▸ **Exercise goal**:
Copy out the stretch of the integral walkthrough from "Verified step by" through "of the solution.", swapping "separate" for "distinct".

▸ **Extract provided**:
──────────────────────────────

Evaluate the indefinite integral.
$\int_{}^{}\left(4e^{x}+\frac{1}{x^3}\right)dx$

$4e^{x}-\frac{1}{4x^4}+C$

$4xe^{x}-\frac{1}{2x^2}+C$

$4xe^{x}-\frac{1}{4x^4}+C$

$4e^{x}-\frac{1}{2x^2}+C$

Verified step by step guidance

Step 1: Break the integral into two separate terms for easier evaluation. The given integral is ∫(4e^x + 1/x^3) dx. This can be rewritten as ∫4e^x dx + ∫(1/x^3) dx.

Step 2: Evaluate the first term, ∫4e^x dx. The integral of e^x is e^x, so the integral of 4e^x is 4e^x. This gives us the first part of the solution.

──────────────────────────────

▸ **Dataset entries**:
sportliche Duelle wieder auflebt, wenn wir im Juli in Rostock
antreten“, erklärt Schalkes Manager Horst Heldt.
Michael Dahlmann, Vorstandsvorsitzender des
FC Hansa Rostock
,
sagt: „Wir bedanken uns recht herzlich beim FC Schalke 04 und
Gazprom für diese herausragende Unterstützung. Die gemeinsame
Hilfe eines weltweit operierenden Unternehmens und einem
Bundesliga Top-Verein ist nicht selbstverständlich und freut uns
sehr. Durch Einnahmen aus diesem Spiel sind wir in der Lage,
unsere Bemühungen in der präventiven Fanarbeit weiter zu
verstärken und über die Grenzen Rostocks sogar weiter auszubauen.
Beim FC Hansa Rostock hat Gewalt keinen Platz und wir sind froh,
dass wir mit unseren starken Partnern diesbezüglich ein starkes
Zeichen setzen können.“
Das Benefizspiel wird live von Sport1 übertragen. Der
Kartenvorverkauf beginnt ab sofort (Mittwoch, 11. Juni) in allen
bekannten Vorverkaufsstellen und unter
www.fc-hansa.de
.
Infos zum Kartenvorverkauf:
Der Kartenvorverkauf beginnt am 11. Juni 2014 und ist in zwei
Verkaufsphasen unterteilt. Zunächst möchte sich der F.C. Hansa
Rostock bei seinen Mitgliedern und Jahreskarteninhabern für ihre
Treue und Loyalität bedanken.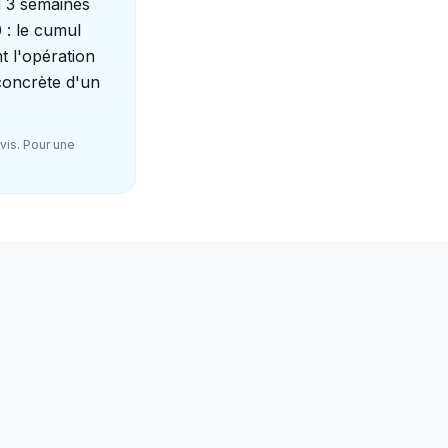
 à 3 semaines
0 : le cumul
t l'opération
 concrète d'un
vis. Pour une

──────────────────────────────

▸ **Worked solution**:
Verified step by step guidance

Step 1: Break the integral into two distinct terms for easier evaluation. The given integral is ∫(4e^x + 1/x^3) dx. This can be rewritten as ∫4e^x dx + ∫(1/x^3) dx.

Step 2: Evaluate the first term, ∫4e^x dx. The integral of e^x is e^x, so the integral of 4e^x is 4e^x. This gives us the first part of the solution.